* _WRITTEN TASK_:
Gather every line below that contains the string "Etage", treating uppercase and lowercase letters as distinct.

Collected data
* * *

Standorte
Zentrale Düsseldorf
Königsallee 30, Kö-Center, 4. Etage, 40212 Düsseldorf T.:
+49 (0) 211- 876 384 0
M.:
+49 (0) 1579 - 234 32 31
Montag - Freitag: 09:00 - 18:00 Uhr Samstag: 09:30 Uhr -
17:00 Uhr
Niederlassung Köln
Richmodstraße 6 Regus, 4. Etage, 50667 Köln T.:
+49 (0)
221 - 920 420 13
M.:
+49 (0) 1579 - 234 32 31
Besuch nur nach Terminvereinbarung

* * *

* _EXERCISE OUTPUT_:
Königsallee 30, Kö-Center, 4. Etage, 40212 Düsseldorf T.:
Richmodstraße 6 Regus, 4. Etage, 50667 Köln T.:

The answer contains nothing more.